No conto “Sacramentos”, sobre a vida da personagem João Criolo, mais uma vez o regime escravista é narrado pelo olhar do oprimido, obrigado a se calar desde cedo, a fim de garantir a sobrevivência: “Nunca falou nada, nem quando o menino Ricardo, que morreria cedo de gonorreia, fez ele de mulherzinha na mesma despensa. Foi adestrado na chibata a cuidar da sua própria vida” (p.121). Por outro lado, se João Criolo é o violentado e subjugado, no conto “Cinco negrinhos”, que narra a vida de cinco irmãos após a Lei Áurea, a perversão é encarnada por um homem negro, Ditinho. Ele é abusa de crianças e acaba linchado pela população. Depois de ser preso e castigado pelos próprios companheiros de sela, Ditinho decide então não deixar “moleque nenhum sobrar para contar história” (p.143).
Sublinha-se em ambas as narrativas o poder da fala, da narração da própria história e da experiência de vida particular de cada um destes personagens. Uma maneira de garantir a opressão é por meio do silenciamento dos discursos dissonantes, problematizadores e questionadores. Uma vez que essas personagens ganham voz e fala, o discurso homogeneizante e totalizador cai por terra, e a noção de escravidão benigna, ou de passividade dos escravizados perante a sua condição cai por terra em enredos marcados pela revolta.
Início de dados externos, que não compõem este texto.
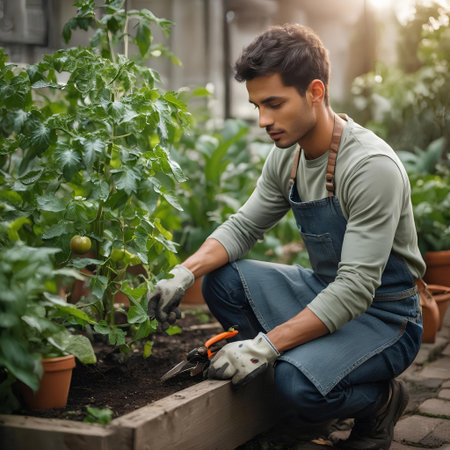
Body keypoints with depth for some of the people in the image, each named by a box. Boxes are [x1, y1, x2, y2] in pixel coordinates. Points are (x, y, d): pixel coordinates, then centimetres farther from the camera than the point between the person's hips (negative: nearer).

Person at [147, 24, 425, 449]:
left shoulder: (373, 167, -27)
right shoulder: (286, 157, -2)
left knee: (300, 382, -32)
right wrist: (184, 274, -13)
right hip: (324, 293, 7)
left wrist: (265, 345, -32)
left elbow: (356, 289, -30)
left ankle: (381, 398, 1)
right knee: (222, 279, -10)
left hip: (383, 315, -7)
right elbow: (242, 227, 6)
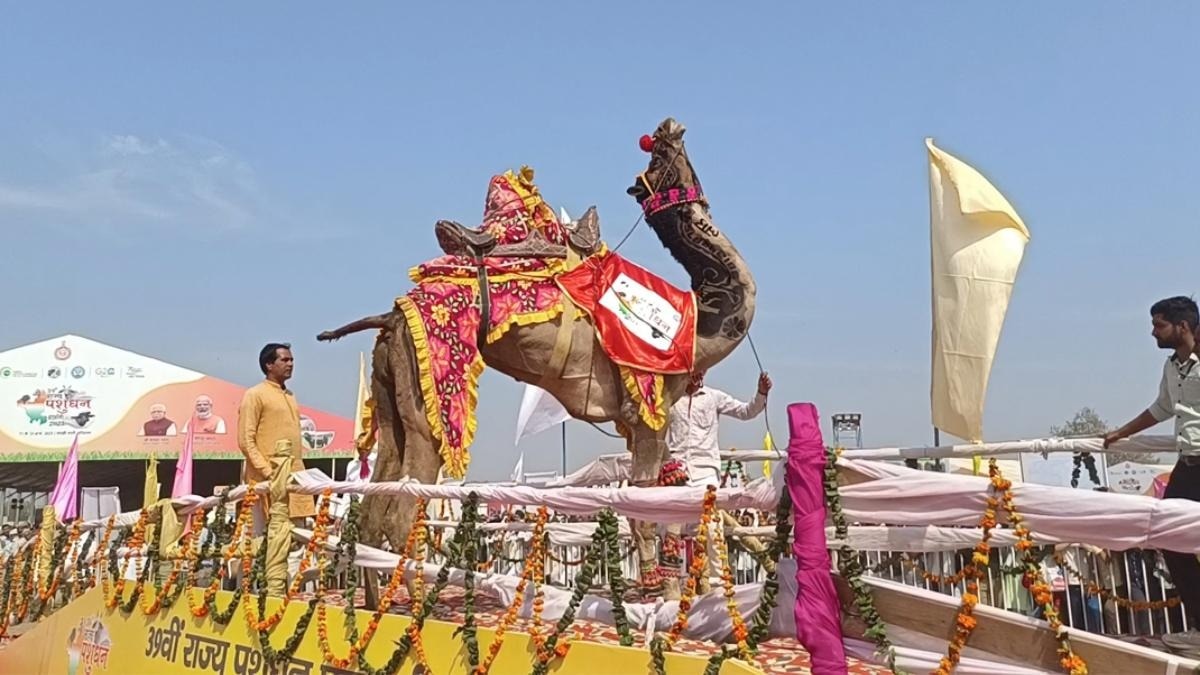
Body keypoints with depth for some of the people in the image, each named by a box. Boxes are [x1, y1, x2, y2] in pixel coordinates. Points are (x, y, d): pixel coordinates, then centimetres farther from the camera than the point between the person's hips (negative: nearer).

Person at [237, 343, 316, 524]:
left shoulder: (290, 395, 19)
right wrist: (267, 471, -16)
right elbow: (245, 441, -9)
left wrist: (299, 471, 15)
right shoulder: (255, 394, -3)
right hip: (268, 479, -7)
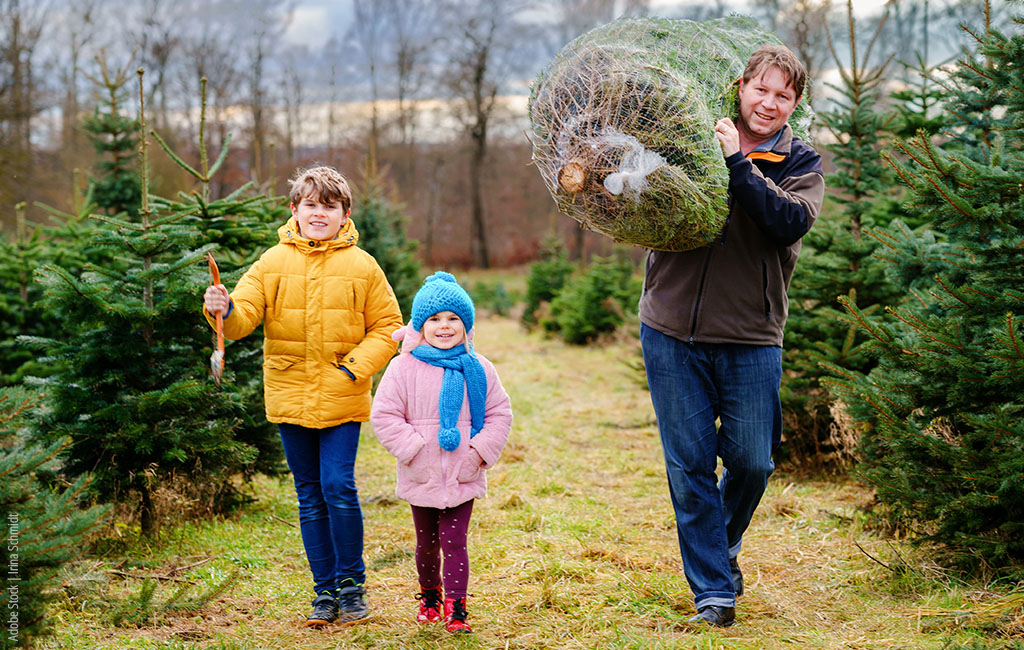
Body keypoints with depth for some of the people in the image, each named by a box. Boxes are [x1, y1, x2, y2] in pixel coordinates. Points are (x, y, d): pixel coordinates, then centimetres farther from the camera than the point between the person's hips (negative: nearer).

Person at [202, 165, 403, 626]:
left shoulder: (361, 266, 0)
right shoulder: (274, 263, 3)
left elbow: (387, 327, 5)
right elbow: (245, 316, -4)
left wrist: (356, 367, -9)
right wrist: (225, 310, -27)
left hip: (341, 399, -2)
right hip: (290, 397, 2)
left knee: (338, 488, -12)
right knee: (310, 497, 9)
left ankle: (352, 583, 8)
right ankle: (325, 592, 19)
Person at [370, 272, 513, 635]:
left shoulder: (478, 369, 1)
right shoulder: (404, 368, -5)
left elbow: (500, 414, 5)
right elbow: (384, 415, -5)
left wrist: (480, 451, -6)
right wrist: (412, 448, -13)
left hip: (463, 478, 0)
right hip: (421, 478, 0)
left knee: (454, 542, -4)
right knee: (427, 543, 15)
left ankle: (456, 608, 3)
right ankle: (430, 593, 38)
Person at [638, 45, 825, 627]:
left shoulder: (801, 162, 3)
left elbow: (790, 220, -16)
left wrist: (737, 163, -21)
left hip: (751, 339, 0)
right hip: (673, 333, 1)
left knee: (752, 461, 1)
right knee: (689, 465, 2)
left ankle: (725, 544, 34)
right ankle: (713, 590, 15)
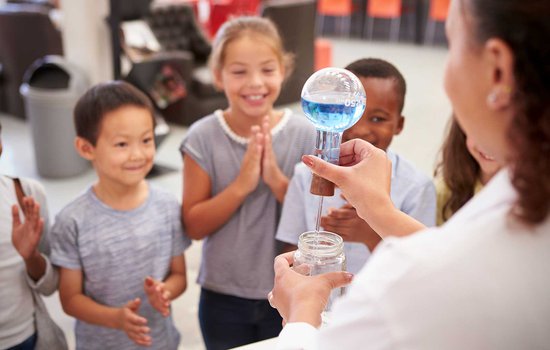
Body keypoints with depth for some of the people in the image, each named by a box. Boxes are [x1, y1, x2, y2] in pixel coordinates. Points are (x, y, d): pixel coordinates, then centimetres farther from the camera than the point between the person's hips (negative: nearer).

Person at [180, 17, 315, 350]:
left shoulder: (305, 135, -12)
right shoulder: (203, 137, -12)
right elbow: (195, 226, -11)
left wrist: (278, 181, -25)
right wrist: (242, 185, -26)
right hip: (223, 297, 0)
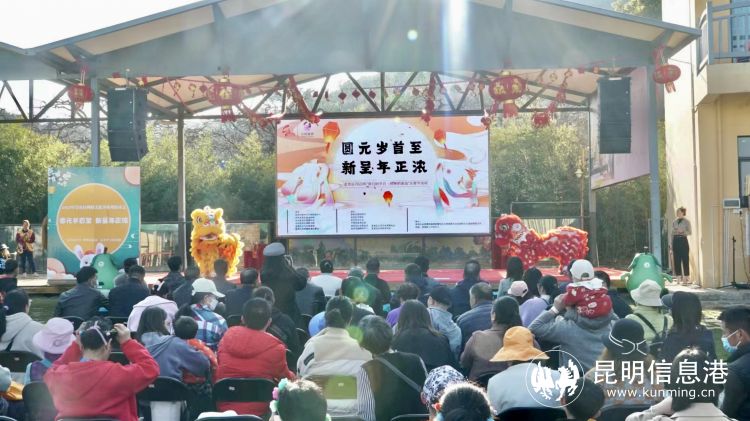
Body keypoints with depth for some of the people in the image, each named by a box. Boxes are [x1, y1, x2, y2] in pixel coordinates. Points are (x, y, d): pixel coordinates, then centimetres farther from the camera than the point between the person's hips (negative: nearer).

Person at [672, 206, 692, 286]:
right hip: (676, 240, 5)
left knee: (685, 260, -3)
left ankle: (686, 278, 0)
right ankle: (679, 278, 9)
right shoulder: (674, 221, 13)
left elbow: (690, 232, -2)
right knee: (677, 260, 3)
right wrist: (671, 245, 12)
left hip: (683, 240, -5)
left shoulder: (686, 221, 0)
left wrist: (683, 231, -21)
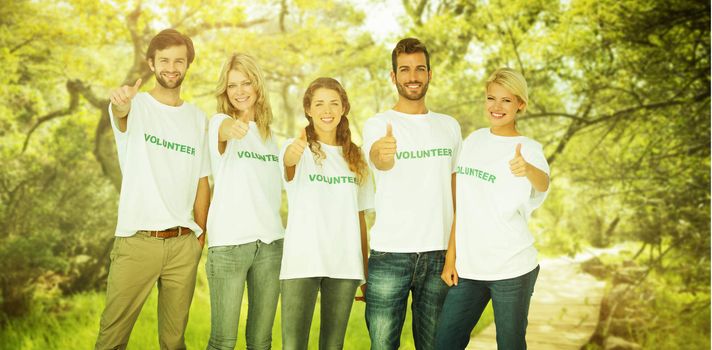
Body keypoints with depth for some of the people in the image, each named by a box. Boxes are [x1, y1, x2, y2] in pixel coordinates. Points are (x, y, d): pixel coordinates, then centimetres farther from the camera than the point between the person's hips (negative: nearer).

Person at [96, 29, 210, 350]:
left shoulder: (197, 118, 11)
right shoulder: (136, 105, 0)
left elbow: (201, 181, 13)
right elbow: (121, 114, -26)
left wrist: (200, 236, 6)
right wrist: (120, 103, -50)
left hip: (184, 243, 3)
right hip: (136, 242, -3)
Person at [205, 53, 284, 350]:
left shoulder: (268, 133, 15)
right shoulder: (220, 122, -1)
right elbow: (223, 131, -30)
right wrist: (230, 129, -49)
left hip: (270, 241, 5)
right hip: (229, 242, -5)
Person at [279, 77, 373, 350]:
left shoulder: (355, 157, 12)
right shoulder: (298, 148, 0)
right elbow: (288, 164, -26)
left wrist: (366, 268, 12)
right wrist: (292, 155, -50)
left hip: (345, 264, 4)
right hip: (302, 262, -3)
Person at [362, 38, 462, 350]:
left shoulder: (449, 126, 12)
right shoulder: (377, 125, -1)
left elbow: (457, 189, 15)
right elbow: (380, 162, -24)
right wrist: (382, 153, -48)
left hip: (439, 253, 3)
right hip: (389, 254, -3)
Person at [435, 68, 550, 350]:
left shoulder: (528, 149, -7)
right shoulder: (473, 141, 9)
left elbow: (543, 183, -31)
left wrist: (528, 170, -54)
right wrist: (451, 257, 8)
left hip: (512, 270, -4)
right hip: (467, 268, 4)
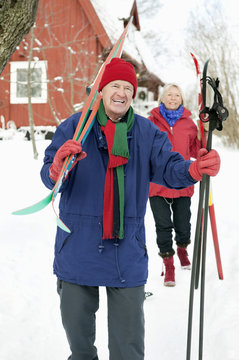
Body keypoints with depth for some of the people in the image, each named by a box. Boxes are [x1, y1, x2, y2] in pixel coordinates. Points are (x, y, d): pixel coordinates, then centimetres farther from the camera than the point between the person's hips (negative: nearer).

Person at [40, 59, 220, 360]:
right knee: (75, 319, 16)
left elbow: (168, 167, -6)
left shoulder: (147, 132, 4)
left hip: (127, 249, 1)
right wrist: (57, 168, -33)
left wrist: (193, 169, -29)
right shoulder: (73, 127, -2)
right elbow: (49, 177, -7)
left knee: (128, 332, 6)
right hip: (78, 245, 0)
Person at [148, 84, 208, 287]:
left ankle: (182, 249, 40)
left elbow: (197, 152, 11)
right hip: (157, 183, -1)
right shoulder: (152, 121, 3)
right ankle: (169, 266, 13)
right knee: (163, 226, -2)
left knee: (183, 225, 7)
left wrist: (205, 132, 0)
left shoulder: (188, 123, 8)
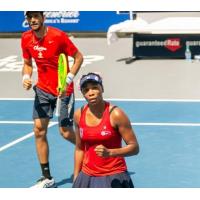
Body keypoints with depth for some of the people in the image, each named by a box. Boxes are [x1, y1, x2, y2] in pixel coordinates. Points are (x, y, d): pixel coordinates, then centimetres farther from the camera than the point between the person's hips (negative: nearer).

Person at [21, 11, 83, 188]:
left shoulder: (58, 36, -19)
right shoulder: (26, 38, -3)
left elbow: (78, 57, -11)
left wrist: (68, 80, -20)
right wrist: (26, 77, -11)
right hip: (43, 89, 5)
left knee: (66, 132, -5)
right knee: (39, 131, -3)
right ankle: (47, 178, 6)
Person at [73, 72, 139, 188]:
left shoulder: (115, 114, -12)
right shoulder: (79, 115, 2)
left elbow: (134, 147, -12)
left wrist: (109, 152, -27)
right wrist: (76, 179, 11)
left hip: (114, 178, -4)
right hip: (87, 177, 5)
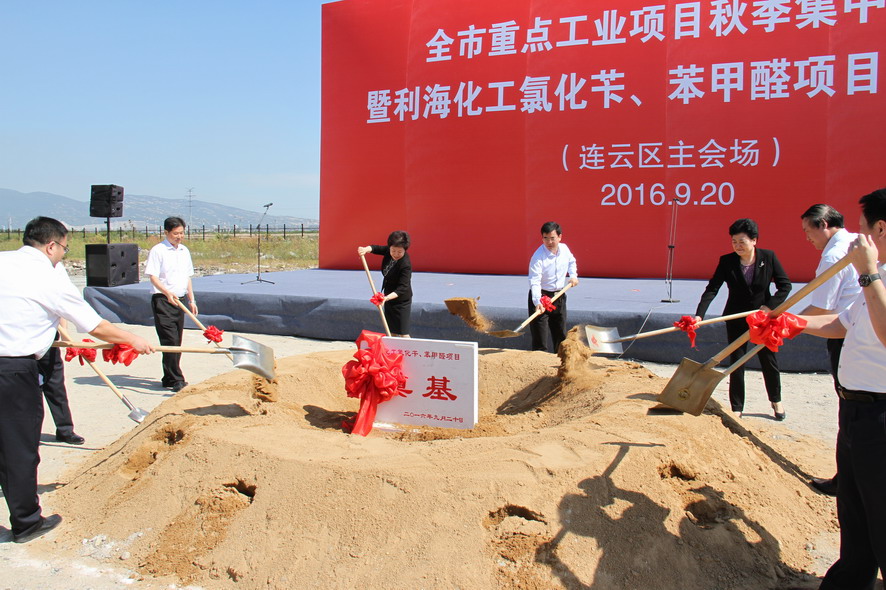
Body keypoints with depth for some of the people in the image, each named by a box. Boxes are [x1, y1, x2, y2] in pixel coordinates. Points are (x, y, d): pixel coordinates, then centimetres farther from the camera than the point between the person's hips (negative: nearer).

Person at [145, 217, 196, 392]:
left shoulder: (184, 251, 15)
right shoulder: (158, 251, -6)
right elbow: (153, 277, -13)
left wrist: (192, 300, 17)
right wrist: (167, 292, -28)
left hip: (179, 300, 7)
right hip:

Retomando a fala de Conceição Evaristo (2007) – “a nossa escrevivência não pode ser lida como histórias para ‘ninar os da casa grande’ e sim para incomodá-los em seus sonos injustos”. concluímos que Outras vozes, de Plínio Camillo, não deve ser lido como uma história de ninar, que objetiva a manutenção do status quo opressor, mas sim como discurso dissonante, voltado para incomodar. Longe de construir uma narrativa única e dualista, Camillo cria uma colcha de retalhos de narrativas e experiências de vida, restituindo a humanidade negada aos negros e negras vítimas da escravização.
Referências
CAMILLO, Plínio. Outras vozes: contos sobre o negro escravizado no Brasil. Jaú, SP: 11 Editora, 2015.
EVARISTO, Conceição. Da Grafia-Desenho de minha mãe um dos lugares de nascimento de minha escrita. In: ALEXANDRE, M. A. (Org). Representações Performáticas Brasileiras: teorias, práticas e suas interfaces. Belo Horizonte: Mazza Edições, 2007. p 16-21.
* Cátia Maringolo é professora, Mestra em Estudos Literários pela Universidade Estadual Paulista Júlio de Mesquita Filho e doutoranda em Teoria da Literatura e Literatura Comparada pela Universidade Federal de Minas Gerais.